**Task brief**: Could you show each line of the records that contains the word "VEIN"?

Records from a collection
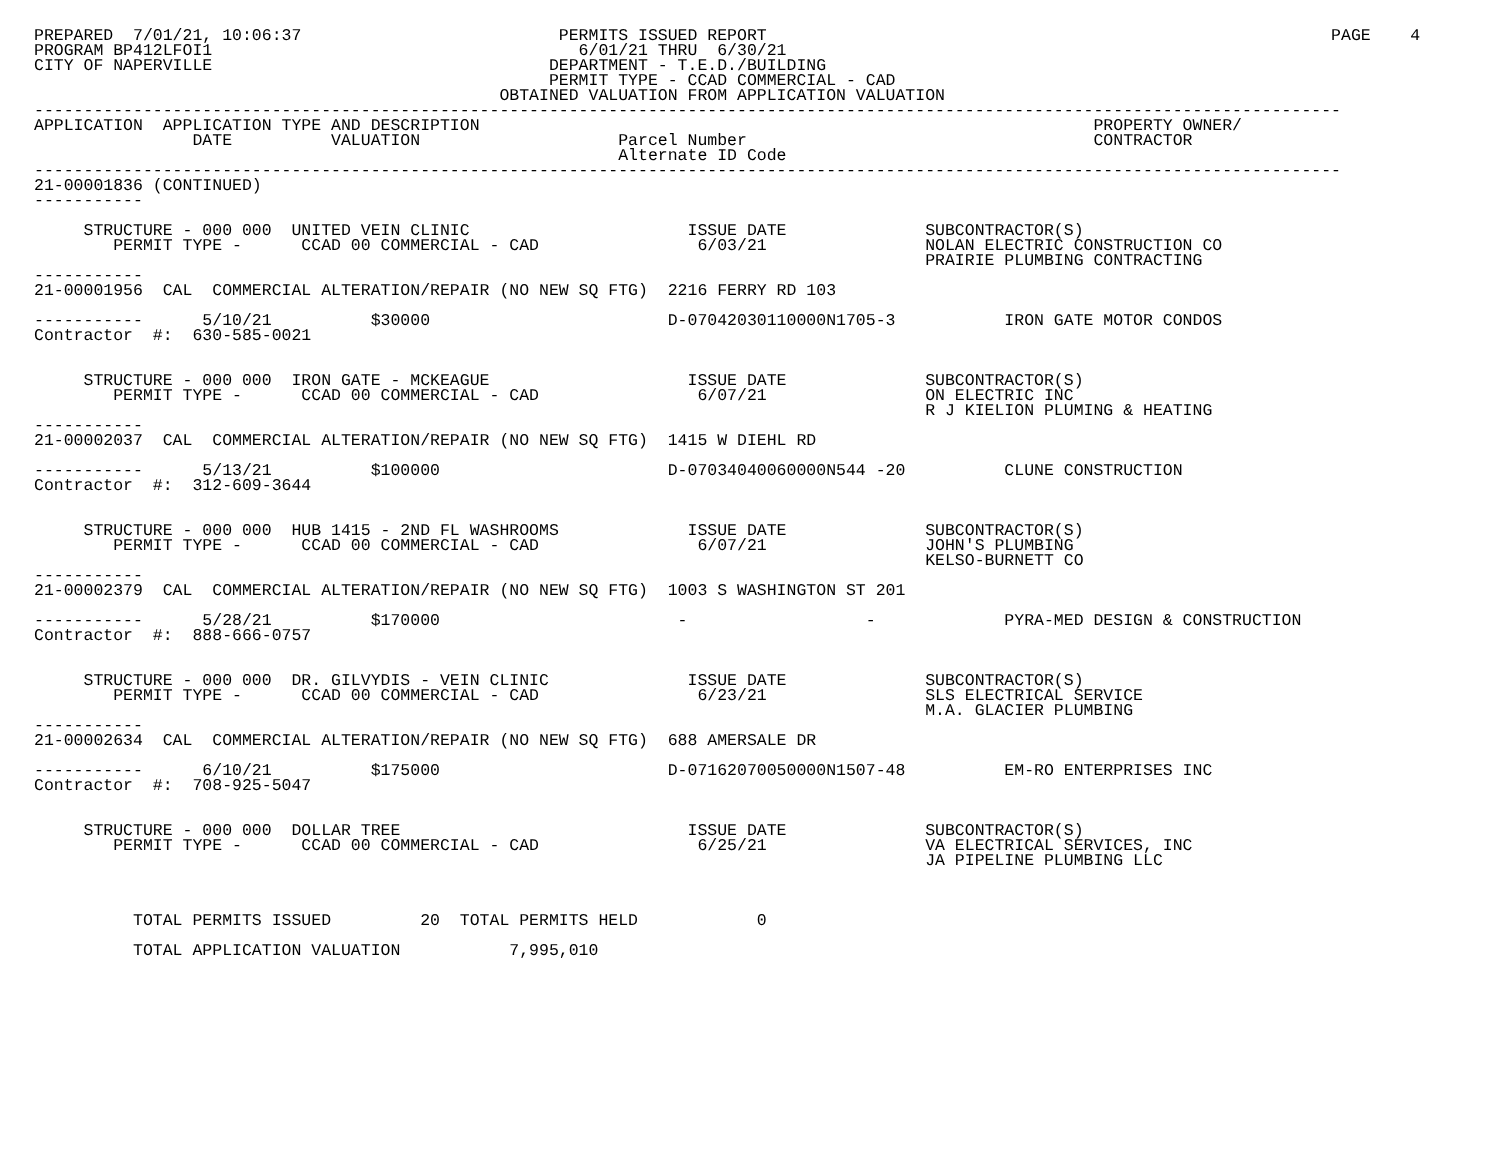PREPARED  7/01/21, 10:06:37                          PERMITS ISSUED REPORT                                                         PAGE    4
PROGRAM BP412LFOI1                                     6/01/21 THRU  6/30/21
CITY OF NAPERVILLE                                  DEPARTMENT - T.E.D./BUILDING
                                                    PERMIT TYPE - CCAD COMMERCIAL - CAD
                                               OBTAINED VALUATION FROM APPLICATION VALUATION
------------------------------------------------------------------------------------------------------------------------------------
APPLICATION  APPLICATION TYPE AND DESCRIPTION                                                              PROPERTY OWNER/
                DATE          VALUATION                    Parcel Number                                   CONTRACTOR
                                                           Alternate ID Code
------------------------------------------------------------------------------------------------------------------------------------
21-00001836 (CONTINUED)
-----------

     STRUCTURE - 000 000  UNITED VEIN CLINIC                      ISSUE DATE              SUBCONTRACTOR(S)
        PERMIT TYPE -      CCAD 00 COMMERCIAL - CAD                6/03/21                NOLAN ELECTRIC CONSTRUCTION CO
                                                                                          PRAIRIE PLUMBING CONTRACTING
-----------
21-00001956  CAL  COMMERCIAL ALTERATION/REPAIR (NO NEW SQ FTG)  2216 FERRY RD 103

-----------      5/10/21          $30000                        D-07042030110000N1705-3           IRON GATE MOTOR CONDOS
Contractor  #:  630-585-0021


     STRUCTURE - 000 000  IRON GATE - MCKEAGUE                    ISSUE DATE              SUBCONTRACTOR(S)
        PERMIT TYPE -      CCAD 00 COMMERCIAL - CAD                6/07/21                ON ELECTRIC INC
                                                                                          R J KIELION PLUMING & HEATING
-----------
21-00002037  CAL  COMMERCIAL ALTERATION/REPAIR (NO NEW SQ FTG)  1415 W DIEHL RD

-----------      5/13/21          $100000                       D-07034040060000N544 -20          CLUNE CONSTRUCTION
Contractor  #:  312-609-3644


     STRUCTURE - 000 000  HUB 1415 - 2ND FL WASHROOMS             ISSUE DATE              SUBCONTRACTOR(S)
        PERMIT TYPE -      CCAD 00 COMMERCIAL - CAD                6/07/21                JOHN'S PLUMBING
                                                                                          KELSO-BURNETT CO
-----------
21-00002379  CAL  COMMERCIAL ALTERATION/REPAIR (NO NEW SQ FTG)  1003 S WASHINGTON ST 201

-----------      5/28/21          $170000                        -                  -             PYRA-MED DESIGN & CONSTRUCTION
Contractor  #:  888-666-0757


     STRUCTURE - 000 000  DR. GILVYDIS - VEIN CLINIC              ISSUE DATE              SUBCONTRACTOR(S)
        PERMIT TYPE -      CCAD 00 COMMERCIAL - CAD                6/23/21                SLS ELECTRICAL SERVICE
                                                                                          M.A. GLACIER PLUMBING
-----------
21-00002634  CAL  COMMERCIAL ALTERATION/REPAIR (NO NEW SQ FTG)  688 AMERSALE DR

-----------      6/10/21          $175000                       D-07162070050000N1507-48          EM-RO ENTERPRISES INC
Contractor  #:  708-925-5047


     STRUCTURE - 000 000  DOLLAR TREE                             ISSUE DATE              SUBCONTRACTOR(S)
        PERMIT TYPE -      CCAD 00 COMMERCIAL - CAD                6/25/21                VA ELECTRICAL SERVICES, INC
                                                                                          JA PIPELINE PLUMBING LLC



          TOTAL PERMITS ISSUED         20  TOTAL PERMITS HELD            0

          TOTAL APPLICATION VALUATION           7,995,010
--
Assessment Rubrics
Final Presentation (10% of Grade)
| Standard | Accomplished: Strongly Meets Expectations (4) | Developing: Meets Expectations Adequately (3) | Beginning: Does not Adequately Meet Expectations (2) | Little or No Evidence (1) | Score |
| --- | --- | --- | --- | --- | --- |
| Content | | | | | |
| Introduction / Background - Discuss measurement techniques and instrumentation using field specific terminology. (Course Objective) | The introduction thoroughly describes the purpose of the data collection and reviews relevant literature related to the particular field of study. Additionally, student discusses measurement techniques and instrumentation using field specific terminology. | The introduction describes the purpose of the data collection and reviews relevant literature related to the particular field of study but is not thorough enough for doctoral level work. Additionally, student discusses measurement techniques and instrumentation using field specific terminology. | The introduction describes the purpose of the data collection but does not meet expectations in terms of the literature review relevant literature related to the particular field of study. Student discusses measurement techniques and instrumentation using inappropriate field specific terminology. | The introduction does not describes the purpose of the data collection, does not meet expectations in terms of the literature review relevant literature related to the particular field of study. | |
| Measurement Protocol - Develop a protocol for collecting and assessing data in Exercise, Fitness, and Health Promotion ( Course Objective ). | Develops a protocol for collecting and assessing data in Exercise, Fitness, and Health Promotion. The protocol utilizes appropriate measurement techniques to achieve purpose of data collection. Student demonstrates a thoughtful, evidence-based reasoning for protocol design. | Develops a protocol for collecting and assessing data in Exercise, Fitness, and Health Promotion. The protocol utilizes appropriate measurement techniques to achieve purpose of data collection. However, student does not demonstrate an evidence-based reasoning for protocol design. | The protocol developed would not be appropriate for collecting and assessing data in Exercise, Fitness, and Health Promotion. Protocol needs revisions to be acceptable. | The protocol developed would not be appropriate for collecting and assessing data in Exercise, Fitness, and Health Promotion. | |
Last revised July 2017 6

**Result below**:
     STRUCTURE - 000 000  UNITED VEIN CLINIC                      ISSUE DATE              SUBCONTRACTOR(S)
     STRUCTURE - 000 000  DR. GILVYDIS - VEIN CLINIC              ISSUE DATE              SUBCONTRACTOR(S)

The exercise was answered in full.